Last week, in an article entitled, “In a first, U.S. trial to test Cuban lung-cancer vaccine,” The Washington Post’s health reporter wrote:
“The Food and Drug Administration has approved the first clinical trial to test a Cuban drug in the United States — a lung-cancer vaccine developed in Havana.”
Obama, the Castro regime and its lobbyists also celebrated and sensationalized the story.
But facts matter: Not only is this cancer drug not a vaccine — but this U.S.-Cuba clinical trial is not a first.
These bio-scams — courtesy of Castro’s regime — have long been authorized by U.S. law.
For example, in 2004, another one of Castro’s cancer “vaccines” was licensed to U.S.-based CancerVax.
Pursuant to intense lobbying, the Treasury Department caved and authorized U.S. trials for the cancer vaccine.
Two years later, the scam was on us — Castro’s cancer vaccine was some sort of placebo.
And, in 1999, there was a similar scam with one of Castro’s meningitis “drugs.”
Don’t believe us?
Here’s The New York Times reporting on July 15, 2004:
U.S. Permits 3 Cancer Drugs From Cuba
The federal government is permitting a California biotechnology company to license three experimental cancer drugs from Cuba, making an exception to the policy of tightly restricting trade with that country.

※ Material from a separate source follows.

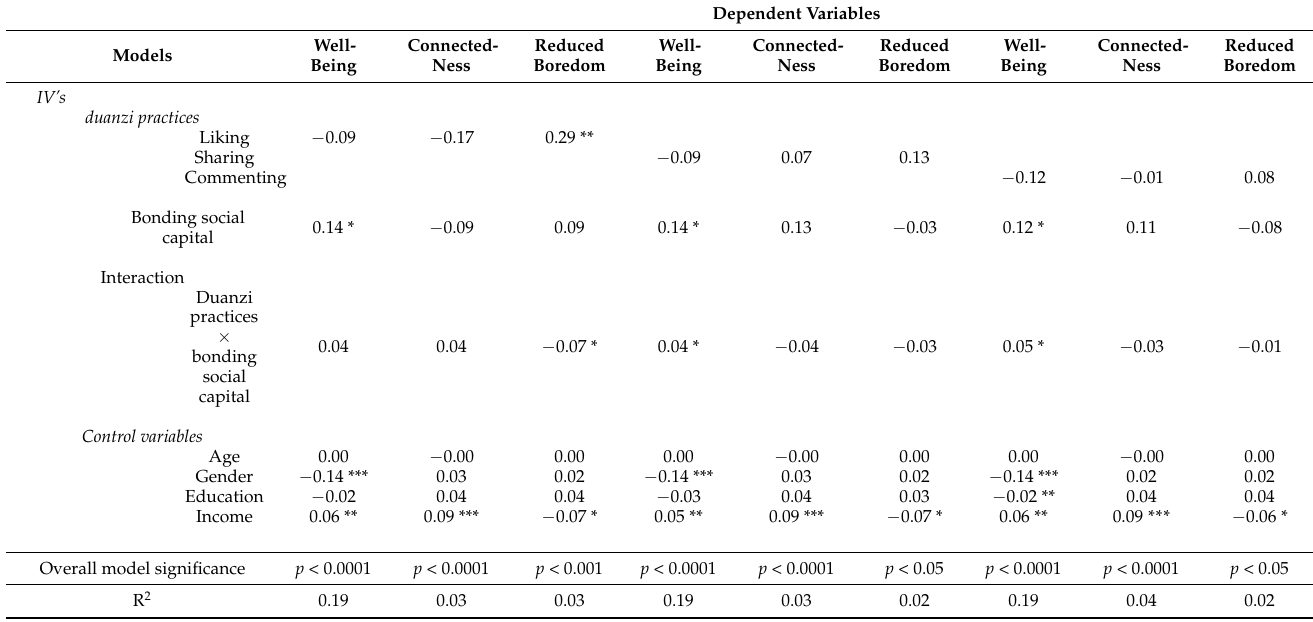
Table 2. Effect of duanzi practices by bonding social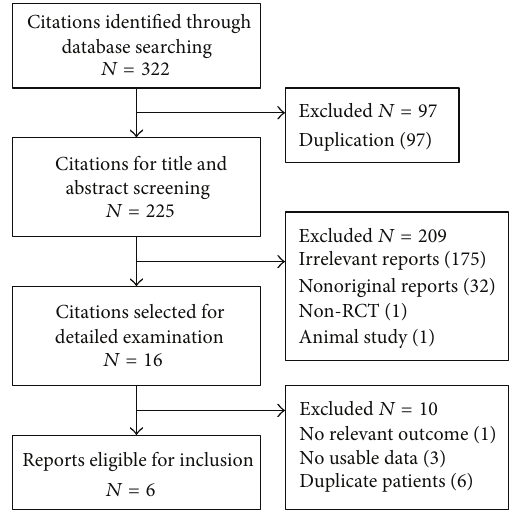
Figure 1: Flow diagram of study identification and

The company, CancerVax, had said late last year that it was trying to license the drugs and had been awaiting needed permission from the Treasury Department’s Office of Foreign Assets Control. That permission has been granted, and CancerVax is expected to announce it today.
CancerVax executives said that it was the first time an American biotechnology company had obtained permission to license a drug from Cuba, a country that some industry executives and scientists say is surprisingly strong in biotechnology for a developing nation. In 1999, SmithKline Beecham, a large conventional pharmaceutical company now known as GlaxoSmithKline, licensed a Cuban vaccine for meningitis B that it is testing in clinical trials.